İslam dininin, vasat yani "orta" bir yol olduğunu vurgulayan Xelef, "Dünyadaki tüm insanlar ancak Allah'a inanmakla başarılı olur. Çalışması Allah için olan insan, yürüyen Kur'an olan Peygamber gibi inandığı zaman, yürüyüp çalıştığı zaman başarılı olur. Allah'ın yarattığı bir topluluğun iyiliği Arap olmak veya Arapça konuşmaktan değildir. İyi olmak amel ve imanladır. Allah-u Teâlâ bizden hayırlı bir ümmet olmamızı istiyor. İyiliği emretmemizi, kötülükten alıkoymamızı istiyor." dedi.
"Hem Müslüman hem Kürt olduğumuzdan dolayı daha fazla sorunumuz var"
Müslümanları birbirlerini düştüklerini belirten Xelef, "Hepimiz milletimizle, dilimizle ayrılığa düşüp birbirimizle sataşıyoruz. Peki, ulemanın rolü nedir? Kürtlerin, hem Müslüman hem de Kürt olduklarından dolayı daha fazla sorunları var. Müslümanlardan şikâyetçi olan Müslümanlar Kürtlerden de rahatsızdırlar. Hem Müslüman hem Kürt olduğumuzdan dolayı daha fazla sorunumuz var. Bazıları diyor ki Kürtler haindir? Aralarında hain de var, âlim de var, cahil de var. Tüm Kürtler kötü değildir. Şeyhlerimizin, seydalarımızın çoğunun çocuğu –neuzubillah- mülhittir. Bizler halkımıza yakın olmalıyız.
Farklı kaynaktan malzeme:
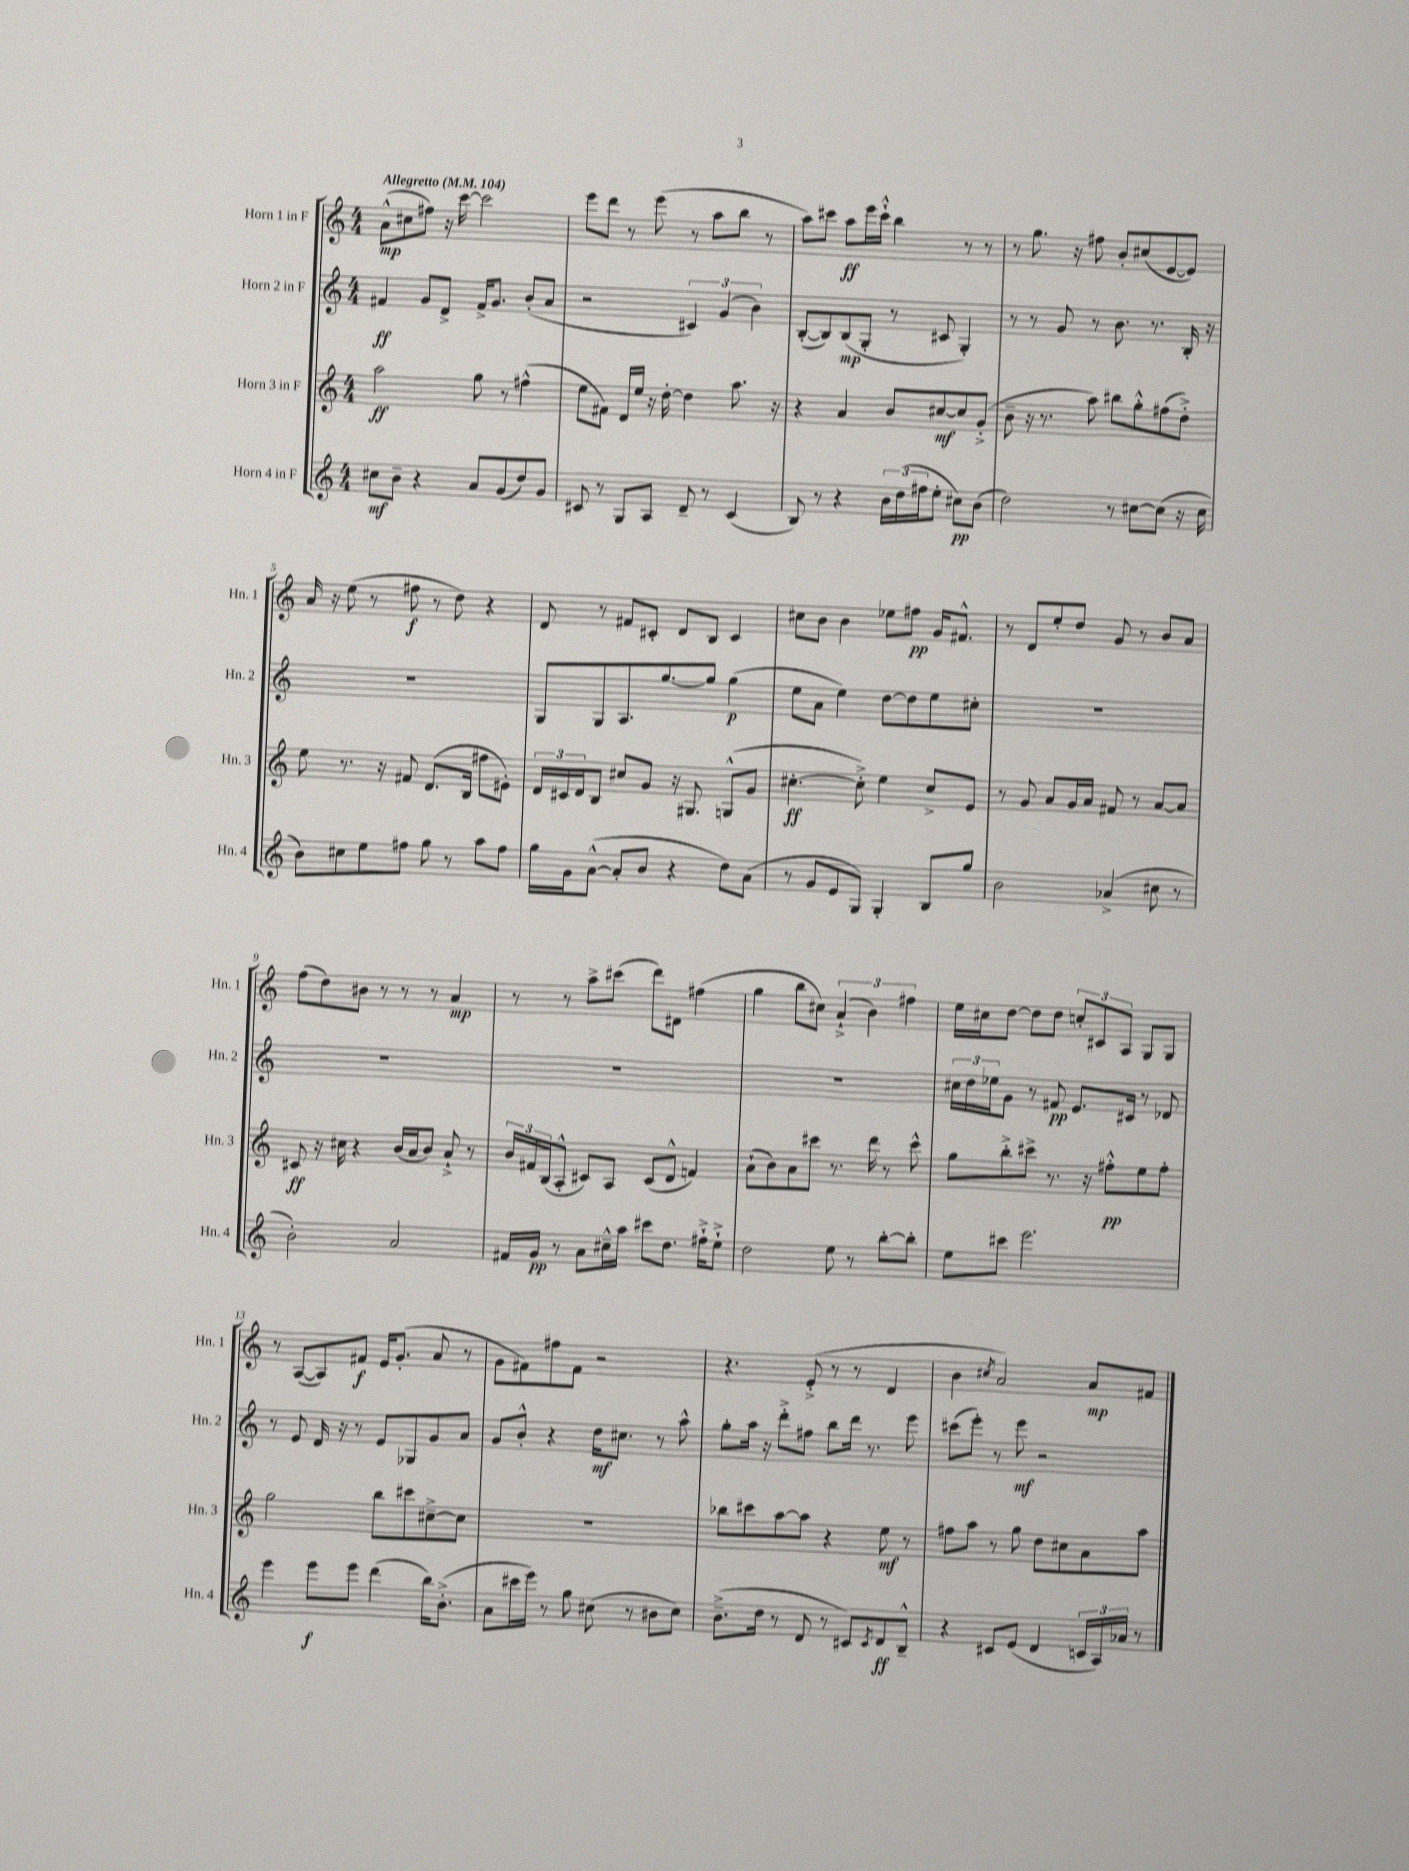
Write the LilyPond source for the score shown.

<<
\new StaffGroup <<
\new Staff = "s0" \with { instrumentName = "Horn 1 in F" shortInstrumentName = "Hn. 1" } {
    \clef treble \key c \major \numericTimeSignature \time 4/4 \tempo "Allegretto" 4 = 104
    a'8-^\mp( cis''8 fis''8) r16 c'''16~ c'''2 |
    e'''8 d'''8 r8 e'''8( r8 a''8 b''8 r8 |
    a''8) cis'''8 a''8\ff e'''16 cis'''16-!-^ b''4 r8 r8 |
    r8 g''8. r16 fis''8 b'8-. cis''8( e'8~ e'8) |
    a'16 r16 e''8( r8 fis''8\f r8 d''8) r4 |
    d'8 r8 fis'8 cis'8-. d'8 b8 cis'4 |
    cis''8 b'8 b'4 ees''8 fis''8\pp g'16 fis'8.-^ |
    r8 d'8 e''8-. d''8 g'8 r8 b'8 a'8 |
    f''8( d''8) bis'8 r8 r8 r8 a'4\mp |
    r8 r8 a''8-> cis'''8( d'''8) dis'8 fis''4( |
    g''4 b''8 cis''8) \tuplet 3/2 { a'4-!->( b'4) fis''4 } |
    e''16 cis''16 d''8~ d''8 d''8 \tuplet 3/2 { c''8-. cis'8 a8 } g8 g8 |
    r8 a8~( a8) fis'8\f e'16 g'8.-.( a'8 r8 |
    g'8 fis'8) fis''8 fis'8 r2 |
    r4. e'8-.->( r8 r8 d'4 |
    b'4 \acciaccatura { cis''8 } a'2) a'8\mp fis'8 \bar "|." |
}
\new Staff = "s1" \with { instrumentName = "Horn 2 in F" shortInstrumentName = "Hn. 2" } {
    \clef treble \key c \major \numericTimeSignature \time 4/4
    fis'4\ff g'8 d'8-> fis'16-> g'8. b'8-.( a'8 |
    r2 \tuplet 3/2 { cis'4) g'4( b'4) } |
    b8~-.( b8) b8\mp( g8-. r8 cis'8 g4-.) |
    r8 r8 g'8 r8 b'8. r8. b16-. r16 |
    R1 |
    g8 g8 a8. g''8.~ g''8 g''4\p( |
    e''8 a'8 e''4) d''8~ d''8 e''8 cis''8-. |
    R1 |
    R1 |
    R1 |
    R1 |
    \tuplet 3/2 { cis''16 d''16 ees''16 } g'8 r8 fis'8\pp e'8. cis'16 r8 des'8 |
    r8 e'8 d'16 r16 r8 e'8 ges8 g'8 a'8 |
    g'8 b'8-.-^ r4 d''16\mf cis''8. r8 a''8-^ |
    g''8-. a''16 r16 d'''8-.-> fis''8 b''8 d'''16 r8. e'''8 |
    cis'''8( e'''8-.) r8 e'''8\mf r2 \bar "|." |
}
\new Staff = "s2" \with { instrumentName = "Horn 3 in F" shortInstrumentName = "Hn. 3" } {
    \clef treble \key c \major \numericTimeSignature \time 4/4
    a''2\ff g''8 r8 fis''4-^( |
    e''8 fis'8) d'16 e''16 r16 d''16~-. d''4 a''8. r16 |
    r4 a'4 b'8 cis''8~\mf cis''8 g'8-.->( |
    b'8-- r16 r8. a''8) bis''8 g''8-.-^ fis''8( d''8-.->) |
    e''8 r8. r16 fis'8 d'8.( b16 fis''8 eis'8-.) |
    \tuplet 3/2 { d'16 cis'16 d'16 } b8 cis''8 g'8 r16 gis8. g8-^( g'8 |
    cis''4.~-.\ff cis''8-.->) e''4 cis''8-> e'8 |
    r8 g'8 a'8 g'16 a'16 fis'8 r8 a'8~ a'8 |
    cis'8\ff r16 cis''16 r4 b'16( a'16 b'8) a'8-!-> r8 |
    \tuplet 3/2 { b'16 fis'16 b16( } a8-.-^ cis'8) a8 cis'8( d'8-^ f'4) |
    a'8-!( b'8) a'8 cis'''8 r8. d'''16 r8 cis'''8-^ |
    g''8 b''8-.-> cis'''8-> r8. r16 fis''8-.-^\pp e''8 fis''8-. |
    g''2 b''8 cis'''8 cis''8~---> cis''8 |
    r1 |
    bes''8 cis'''8 a''8~ a''8 r4 e''8\mf r8 |
    fis''8 a''8 r8 g''8 d''8 cis''8 a'8 a''8 \bar "|." |
}
\new Staff = "s3" \with { instrumentName = "Horn 4 in F" shortInstrumentName = "Hn. 4" } {
    \clef treble \key c \major \numericTimeSignature \time 4/4
    cis''8\mf b'8-- r4 a'8 g'8( d''8) g'8 |
    cis'8 r8 g8 a8 d'8-- r8 cis'4( |
    b8) r8 r4 \tuplet 3/2 { b'16 d''16( fis''16 } e''8-. cis''8\pp) b'8( |
    d''2) r8 cis''8~ cis''8( r16 cis''16 |
    b'8) cis''8 e''8 fis''8 g''8 r8 a''8 fis''8 |
    g''16 g'16 a'8~-^( a'8-. b'8 r4 d''8) a'8( |
    r8 g'8 e'8 g8) g4-. b8 g''8 |
    b'2 aes'4->( cis''8 r8 |
    b'2-.) a'2 |
    fis'16 g'16\pp r8 a'8 cis''16---^ a''16 cis'''8 d''8. fis''16-!-> e''8-!-> |
    d''2 e''8 r8 b''8~-. b''8-. |
    e''8 cis'''8 e'''2. |
    e'''4 e'''8\f e'''8 d'''4( b''16) b'8.-.->( |
    a'8 cis'''16 e'''16) r8 g''8 cis''8( r8 bis'8 cis''8) |
    b'8.--->( d''16 r8 d'8 r8 cis'8) \acciaccatura { cis'8 } d'8\ff b8---^ |
    r4 cis'8 e'8( d'4 \tuplet 3/2 { c'16 a16) aes'16 } r8 \bar "|." |
}
>>
>>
Kur'an'ımıza yakın olmalıyız. Böylece çocuklarımız da bize inanır, bizi takip ederler. Eğer öyle olmazsak öncelikle çocuklarımız sonra da biz hüsrana uğrarız. Bizler öncelikle sınırları kalbimizde silmeliyiz. Kürtler Arapları, Araplar Kürtleri sevmelidir. Tüm Müslümanlar kardeştir. Kalbimizde sınırları silmeliyiz ki ümmetimize, halkımıza faydalı olabilelim." (Fırat Arslan, Fatih Akgül- Gıyasettin Tetik- İLKHA)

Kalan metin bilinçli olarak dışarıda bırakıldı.